World in Conflict is set in an alternate-history version of 1989. Instead of the Berlin Wall falling and communism collapsing, the Soviet Union launches an assault on Western Europe, and the United States rushes its forces in to aid its Western allies. Four months into the conflict, after the US Navy has been attrited down, the USSR launches a surprise invasion in Seattle and pushes inland. In the 14-mission single-player campaign, you play as a company commander who is part of the meager US defense; there is no campaign from the Soviet perspective, though you can play as the Red Army in multiplayer.
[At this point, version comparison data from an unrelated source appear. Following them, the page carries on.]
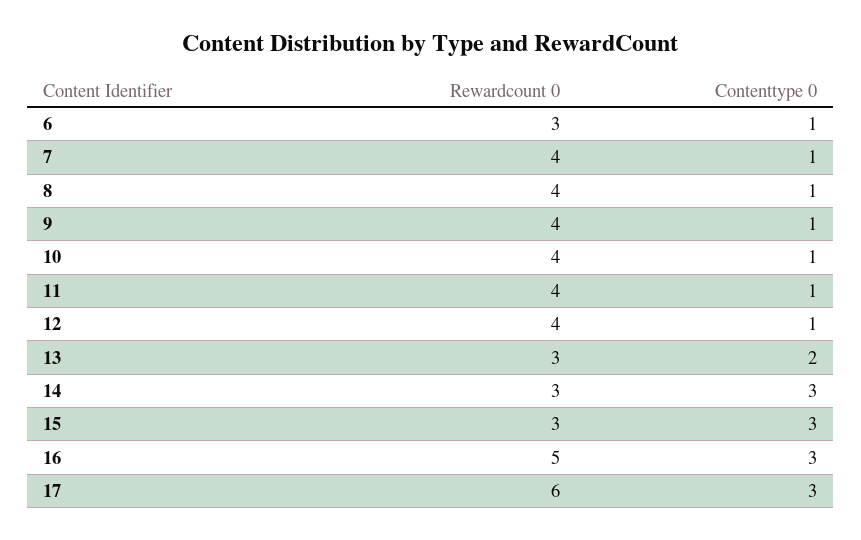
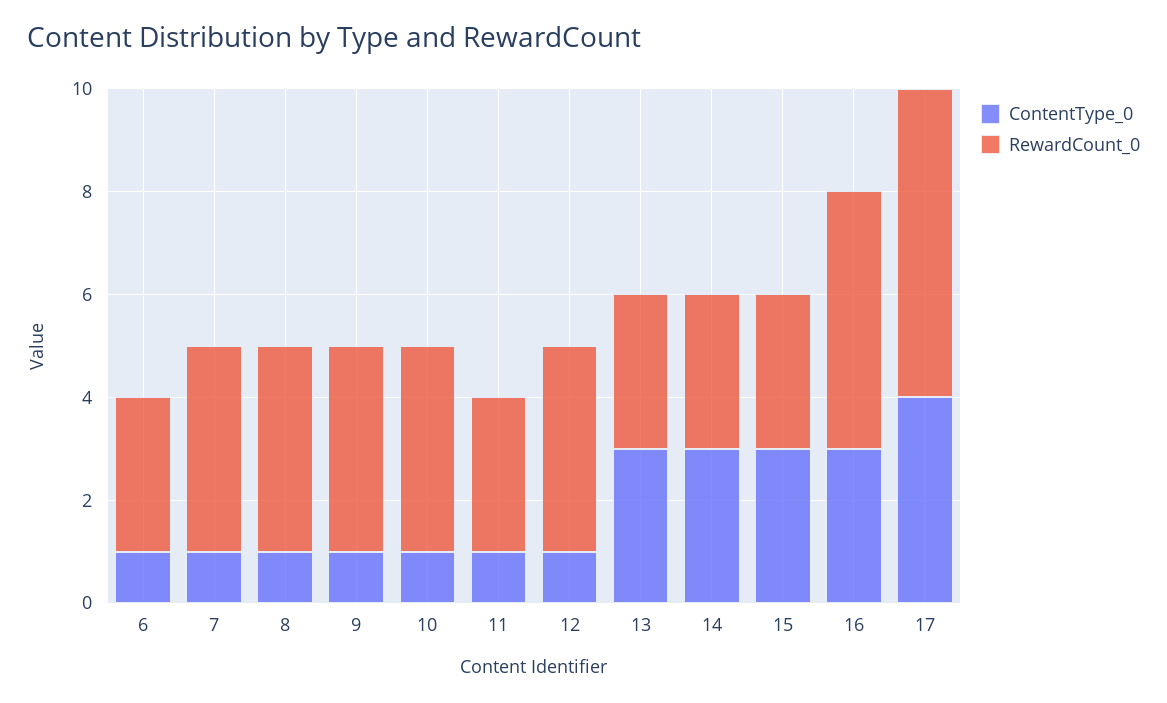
  {
    "Rewardcount 0": {
      "6": 3,
      "7": 4,
      "8": 4,
      "9": 4,
      "10": 4,
-     "11": 4,
+     "11": 3,
      "12": 4,
      "13": 3,
      "14": 3,
      "15": 3,
      "16": 5,
      "17": 6
    },
    "Contenttype 0": {
      "6": 1,
      "7": 1,
      "8": 1,
      "9": 1,
      "10": 1,
      "11": 1,
      "12": 1,
-     "13": 2,
+     "13": 3,
      "14": 3,
      "15": 3,
      "16": 3,
-     "17": 3
+     "17": 4
    }
  }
However, the campaign twists and weaves, letting you experience a sample of the European conflict, battle in remote areas of the Soviet Union, and bring the fight to New York City.

This isn’t a hardcore wargame or simulation. There are far too many gameplay abstractions for that, from being able to air-drop reinforcements on the battlefield within seconds to repairing equipment almost instantly. Instead, World in Conflict is thrilling game about destruction. You get to unleash all the firepower of modern military units on an open battlefield, but you also get to experience the challenges of combined arms warfare. That’s because the game has a great rock-paper-scissors combat system that captures the vicious circle of war. Tanks can kill tanks and other vehicles well, but aren’t so good against infantry. Artillery can kill infantry easily, but aren’t so good against tanks. Helicopters can knock out vehicles well, but are vulnerable to infantry and antiaircraft units. It’s a constant chess match about what you need to bring to battle and how you use it. The game is also smart enough to limit the number of units you can control. Instead of commanding the entire battlefield, you’ll have only a relative handful of units. This makes managing your units a lot easier, like when employing their secondary abilities such as popping smoke grenades to create cover when under attack.